À medida que a pandemia avança, com mais de 57 milhões de casos e 1,3 milhão de mortos, os presidentes e chefes de governo optaram pelo consenso no combate ao vírus. “Apoiamos plenamente todos os esforços de colaboração”, diz a declaração final, em referência aos dispositivos de combate ao vírus coordenados pela Organização Mundial da Saúde (OMS).

 

Também se comprometem a “abordar as necessidades financeiras globais restantes”. Ontem, os EUA anunciaram, que esperam começar sua campanha de vacinação em meados de dezembro.

 

O Center for Global Development calcula que os países ricos já reservaram 1,1 bilhão de doses da futura vacina Pfizer/BioNTech.
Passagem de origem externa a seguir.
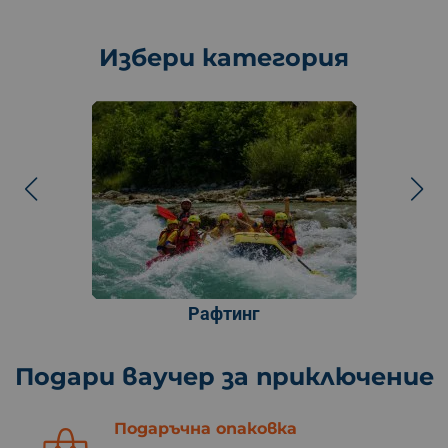
Избери категория
Рафтинг
Подари ваучер за приключение
Подаръчна опаковка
Ela é uma das mais avançadas e conta com 1,3 bilhão de doses anunciadas para produção em 2021.

 

No entanto, em sua declaração, o G20 não menciona a quantidade de US$ 28 bilhões, incluindo US$ 4,2 bilhões de emergência, exigidos pelas organizações internacionais para enfrentar a pandemia.

 

A chanceler alemã, Angela Merkel, há 15 anos no poder da economia mais próspera do continente europeu, disse estar “preocupada porque nada foi feito ainda” de concreto para garantir vacinas para as nações mais pobres.

 

Dívida

 

 

O G20 também abordou a complexa questão da dívida externa destas regiões, que disparou com o resultado da crise econômica provocada pela chegada da Covid-19.

 

Os líderes do G20 dizem estar “comprometidos para implementar” a chamada Iniciativa de Suspensão do Serviço da Dívida (DSSI), “incluindo sua prorrogação até junho de 2021”, diz o texto.

 

Vinte e nove dos países mais favorecidos do mundo estão utilizando este mecanismo. O intuito é permitir a suspensão do pagamento dos juros destas dívidas até junho de 2021. Mas, enquanto as Nações Unidas (ONU) esperavam que este prazo fosse prorrogado até o final de 2021, o G20 deixou a questão em aberto. A “análise” dos temas está com seus ministros das Finanças e respostas são planejadas somente para o ano que vem.

 

As grandes potências que já gastaram cerca de US$ 11 trilhões para salvar a economia mundial também dizem que estão “determinadas a continuar usando todos os instrumentos disponíveis” para apoiar uma recuperação “desigual” e “muito incerta”.

 

Bolsonaro

 

A declaração final usa um tom mais consensual do que nas últimas cúpulas do G20, marcadas pelo conflito pelo clima e pelo comércio, muitas vezes pela relutância de Donald Trump. Em relação ao meio ambiente, as principais potências reconhecem que o combate à mudança climática ‘está entre os desafios mais urgentes de nosso tempo”.

 

Nesse sentido, o presidente Jair Bolsonaro (sem partido) reclamou das críticas ao Brasil por sua política ambiental e apresentou um balanço em números para “repelir ataques injustificados proferidos por nações menos competitivas e menos sustentáveis”.

 

Donald Trump saiu apressado da reunião no sábado para jogar golfe. No entanto, o representante aproveitou o discurso diante de suas contrapartes para criticar mais uma vez o Acordo de Paris, que segundo ele “não foi concebido para salvar o meio ambiente, foi projetado para matar a economia americana”.

 

E no que diz respeito ao comércio, após anos de confrontos entre o governo americano de Trump e a China, mas também com seus sócios europeus, o texto afirma desta vez que “apoiar o sistema multilateral de comércio é agora mais importante do que nunca”.